The cap became my especial friend after I tried to change my haircut again. A girl in my dorm had cut my hair at the end of my freshman year into a sort of skater-boy shag that made me look even younger than I was but was, it was generally agreed, pretty darned cute. That summer, I mentioned to a (former) friend of mine that my hair wanted cutting, and she volunteered to do it, assuring me that she had cut plenty of hair. Did I mention that this person was later revealed to be an actual for-real pathological liar? My first sign that things would not go well was when she made her first cut and said "oops." My sign that I should have heeded the first sign came when I felt the cold steel of scissors against my skin as she cut a line all the way across the back of my head down to the bare scalp. My stylist/liar paused, took a deep breath, and in a more definitive tone said again, "Oops."

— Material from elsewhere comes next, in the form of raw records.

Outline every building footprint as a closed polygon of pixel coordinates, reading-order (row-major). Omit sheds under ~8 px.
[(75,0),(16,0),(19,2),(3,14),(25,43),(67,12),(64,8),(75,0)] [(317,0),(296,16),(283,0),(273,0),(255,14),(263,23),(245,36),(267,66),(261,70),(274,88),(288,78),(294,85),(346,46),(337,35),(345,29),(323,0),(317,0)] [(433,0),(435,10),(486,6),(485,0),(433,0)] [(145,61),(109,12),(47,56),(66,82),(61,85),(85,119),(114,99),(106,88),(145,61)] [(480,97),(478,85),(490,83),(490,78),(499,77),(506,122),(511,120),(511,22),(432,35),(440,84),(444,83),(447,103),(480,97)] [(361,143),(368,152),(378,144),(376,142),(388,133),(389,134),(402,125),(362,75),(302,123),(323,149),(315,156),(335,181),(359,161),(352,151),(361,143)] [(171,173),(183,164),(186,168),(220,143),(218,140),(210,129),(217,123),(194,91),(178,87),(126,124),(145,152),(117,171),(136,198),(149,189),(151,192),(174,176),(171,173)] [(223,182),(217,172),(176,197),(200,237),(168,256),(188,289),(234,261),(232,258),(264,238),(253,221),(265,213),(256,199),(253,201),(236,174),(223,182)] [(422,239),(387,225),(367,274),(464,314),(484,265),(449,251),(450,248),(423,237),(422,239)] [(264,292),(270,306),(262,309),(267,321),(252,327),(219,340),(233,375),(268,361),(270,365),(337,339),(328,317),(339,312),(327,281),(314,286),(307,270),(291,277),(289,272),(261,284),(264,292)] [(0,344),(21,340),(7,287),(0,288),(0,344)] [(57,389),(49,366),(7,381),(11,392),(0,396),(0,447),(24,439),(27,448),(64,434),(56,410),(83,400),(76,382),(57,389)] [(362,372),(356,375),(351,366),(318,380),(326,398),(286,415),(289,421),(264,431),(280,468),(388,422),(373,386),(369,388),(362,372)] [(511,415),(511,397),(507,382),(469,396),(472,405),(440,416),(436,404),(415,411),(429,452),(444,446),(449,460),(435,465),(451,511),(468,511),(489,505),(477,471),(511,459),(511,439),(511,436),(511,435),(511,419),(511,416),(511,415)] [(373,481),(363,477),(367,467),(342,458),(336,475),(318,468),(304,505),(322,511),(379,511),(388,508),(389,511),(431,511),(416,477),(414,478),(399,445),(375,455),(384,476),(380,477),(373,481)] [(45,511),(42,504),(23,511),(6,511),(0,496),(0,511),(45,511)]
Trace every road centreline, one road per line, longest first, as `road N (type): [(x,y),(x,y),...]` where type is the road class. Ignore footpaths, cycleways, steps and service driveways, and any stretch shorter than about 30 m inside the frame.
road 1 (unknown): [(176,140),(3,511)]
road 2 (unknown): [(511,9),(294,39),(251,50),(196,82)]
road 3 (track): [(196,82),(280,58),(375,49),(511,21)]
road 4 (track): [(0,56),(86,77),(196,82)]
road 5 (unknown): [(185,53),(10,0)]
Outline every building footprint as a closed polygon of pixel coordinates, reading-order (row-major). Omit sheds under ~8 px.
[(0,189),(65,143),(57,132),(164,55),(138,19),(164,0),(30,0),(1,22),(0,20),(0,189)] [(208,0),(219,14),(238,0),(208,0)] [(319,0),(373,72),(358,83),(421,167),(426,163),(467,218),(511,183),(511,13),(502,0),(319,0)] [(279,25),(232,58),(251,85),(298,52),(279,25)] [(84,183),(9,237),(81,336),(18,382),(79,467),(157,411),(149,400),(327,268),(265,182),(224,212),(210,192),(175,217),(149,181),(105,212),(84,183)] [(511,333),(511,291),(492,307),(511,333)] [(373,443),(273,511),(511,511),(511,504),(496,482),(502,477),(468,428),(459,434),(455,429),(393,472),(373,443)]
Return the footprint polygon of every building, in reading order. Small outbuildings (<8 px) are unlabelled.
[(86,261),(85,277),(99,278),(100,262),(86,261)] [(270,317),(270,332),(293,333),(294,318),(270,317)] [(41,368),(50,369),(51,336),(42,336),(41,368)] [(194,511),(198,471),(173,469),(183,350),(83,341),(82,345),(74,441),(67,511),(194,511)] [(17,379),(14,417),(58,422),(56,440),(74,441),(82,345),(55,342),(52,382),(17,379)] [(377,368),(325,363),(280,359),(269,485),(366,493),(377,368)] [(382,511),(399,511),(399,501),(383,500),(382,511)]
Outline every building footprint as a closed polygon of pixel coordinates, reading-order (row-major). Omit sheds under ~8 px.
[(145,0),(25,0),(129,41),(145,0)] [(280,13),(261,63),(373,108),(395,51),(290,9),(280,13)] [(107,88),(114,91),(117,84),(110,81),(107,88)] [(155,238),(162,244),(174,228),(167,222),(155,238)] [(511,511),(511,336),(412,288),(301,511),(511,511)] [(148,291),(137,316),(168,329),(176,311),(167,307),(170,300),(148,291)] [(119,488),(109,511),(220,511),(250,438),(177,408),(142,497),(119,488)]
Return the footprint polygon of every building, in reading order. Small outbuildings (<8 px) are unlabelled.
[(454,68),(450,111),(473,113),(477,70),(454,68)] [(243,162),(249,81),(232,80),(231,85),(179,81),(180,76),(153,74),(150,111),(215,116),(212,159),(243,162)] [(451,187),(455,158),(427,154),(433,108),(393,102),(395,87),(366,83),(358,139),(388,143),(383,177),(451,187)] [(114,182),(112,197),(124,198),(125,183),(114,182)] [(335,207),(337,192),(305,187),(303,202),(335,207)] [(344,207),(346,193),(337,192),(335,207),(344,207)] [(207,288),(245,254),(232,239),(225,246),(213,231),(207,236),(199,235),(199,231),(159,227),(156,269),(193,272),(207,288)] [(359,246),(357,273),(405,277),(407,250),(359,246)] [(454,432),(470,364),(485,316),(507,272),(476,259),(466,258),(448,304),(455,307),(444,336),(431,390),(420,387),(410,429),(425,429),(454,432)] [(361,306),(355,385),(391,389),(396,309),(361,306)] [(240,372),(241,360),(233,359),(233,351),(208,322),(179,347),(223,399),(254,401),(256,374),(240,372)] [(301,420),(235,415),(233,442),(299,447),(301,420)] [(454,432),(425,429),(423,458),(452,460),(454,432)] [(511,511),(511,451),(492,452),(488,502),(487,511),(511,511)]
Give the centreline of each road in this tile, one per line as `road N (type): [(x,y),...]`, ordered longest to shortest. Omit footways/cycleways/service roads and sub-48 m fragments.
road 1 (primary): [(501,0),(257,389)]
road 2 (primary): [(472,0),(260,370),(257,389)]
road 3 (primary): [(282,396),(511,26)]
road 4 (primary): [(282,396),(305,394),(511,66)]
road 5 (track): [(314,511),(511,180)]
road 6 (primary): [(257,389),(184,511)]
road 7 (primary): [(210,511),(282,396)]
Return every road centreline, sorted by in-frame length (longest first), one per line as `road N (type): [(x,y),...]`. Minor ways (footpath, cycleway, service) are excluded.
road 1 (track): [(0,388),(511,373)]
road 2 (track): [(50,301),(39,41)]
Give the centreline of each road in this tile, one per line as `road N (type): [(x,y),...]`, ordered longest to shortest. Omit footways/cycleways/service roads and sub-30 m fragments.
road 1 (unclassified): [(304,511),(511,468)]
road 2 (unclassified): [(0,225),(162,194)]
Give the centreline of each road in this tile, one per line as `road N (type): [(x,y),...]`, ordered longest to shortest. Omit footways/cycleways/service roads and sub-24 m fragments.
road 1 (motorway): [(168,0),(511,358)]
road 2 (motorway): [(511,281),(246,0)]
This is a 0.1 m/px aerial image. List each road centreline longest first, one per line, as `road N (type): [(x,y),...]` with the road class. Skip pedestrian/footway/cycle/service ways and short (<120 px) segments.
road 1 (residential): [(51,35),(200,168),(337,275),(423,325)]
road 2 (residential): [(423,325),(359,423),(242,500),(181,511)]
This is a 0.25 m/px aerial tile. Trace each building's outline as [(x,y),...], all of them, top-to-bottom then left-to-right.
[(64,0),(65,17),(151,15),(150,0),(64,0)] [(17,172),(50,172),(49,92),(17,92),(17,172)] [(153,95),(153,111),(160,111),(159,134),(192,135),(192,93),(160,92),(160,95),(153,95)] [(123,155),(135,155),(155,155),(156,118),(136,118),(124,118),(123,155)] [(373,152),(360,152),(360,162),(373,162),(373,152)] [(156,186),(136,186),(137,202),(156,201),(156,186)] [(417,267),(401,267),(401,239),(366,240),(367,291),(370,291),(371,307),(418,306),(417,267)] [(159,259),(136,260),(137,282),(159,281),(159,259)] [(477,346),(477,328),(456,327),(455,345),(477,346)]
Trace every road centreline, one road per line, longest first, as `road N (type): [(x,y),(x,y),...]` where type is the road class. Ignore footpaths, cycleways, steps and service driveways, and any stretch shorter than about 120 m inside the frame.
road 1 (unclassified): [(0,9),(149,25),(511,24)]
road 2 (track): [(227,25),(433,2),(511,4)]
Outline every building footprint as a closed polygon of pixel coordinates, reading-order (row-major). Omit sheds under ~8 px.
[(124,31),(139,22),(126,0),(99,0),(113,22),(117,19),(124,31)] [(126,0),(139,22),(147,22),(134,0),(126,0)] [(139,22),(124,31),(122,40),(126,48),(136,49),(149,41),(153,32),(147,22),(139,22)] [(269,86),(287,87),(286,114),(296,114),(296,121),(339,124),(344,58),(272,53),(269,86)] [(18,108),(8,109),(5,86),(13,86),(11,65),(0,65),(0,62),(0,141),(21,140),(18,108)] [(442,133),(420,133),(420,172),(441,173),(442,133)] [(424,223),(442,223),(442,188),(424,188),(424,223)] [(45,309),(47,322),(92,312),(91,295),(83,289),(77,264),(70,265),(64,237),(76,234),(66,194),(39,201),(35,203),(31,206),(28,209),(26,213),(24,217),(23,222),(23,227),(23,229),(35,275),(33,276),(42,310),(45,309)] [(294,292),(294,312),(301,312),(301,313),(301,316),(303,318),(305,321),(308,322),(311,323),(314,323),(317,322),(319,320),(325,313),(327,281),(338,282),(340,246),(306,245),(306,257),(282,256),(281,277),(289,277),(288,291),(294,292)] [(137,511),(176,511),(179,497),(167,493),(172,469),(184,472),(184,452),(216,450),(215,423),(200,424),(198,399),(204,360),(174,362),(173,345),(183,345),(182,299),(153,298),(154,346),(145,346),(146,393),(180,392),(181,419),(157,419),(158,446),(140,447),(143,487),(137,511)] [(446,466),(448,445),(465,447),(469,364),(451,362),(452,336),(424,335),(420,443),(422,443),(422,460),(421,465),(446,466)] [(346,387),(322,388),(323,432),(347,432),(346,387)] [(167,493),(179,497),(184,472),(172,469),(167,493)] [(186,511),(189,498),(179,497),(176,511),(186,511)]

Rather than do the smart thing and go to a professional to salvage what remained of my crop of hair, I chose to wear my Alien Workshop cap backwards every single day for one year. I didn't cut my hair once in the entire time. Meanwhile, I wore my updated cool wardrobe religiously, joined a punk band, wrote the music column for the school paper, and generally considered myself quite the Big Man On Campus In A Punk Rock And Certainly Cool As Hell Way. I was in my element! I was awesome! Look at this jacket! These boots! This hat! Punk Fucking Rock, Baby!
It was in my senior year that a new term was introduced into my vocabulary: "The Uniform." "The Uniform" came up one day when most of my clothes were dirty and I was late for class. I picked out some random items from the back of the closet, threw them on, put a hat over my dirty hair, and went out the door. Later, at lunch, someone commented to me that today was the first time in a while that they'd seen me wear the uniform. The what? "The Uniform. Jeans, red flannel, giant t-shirt, Docs, and that gross hat with the green tape on it. What you're wearing. Everyone always called that 'The Johno Uniform.' Why'd you used to do that, anyway?"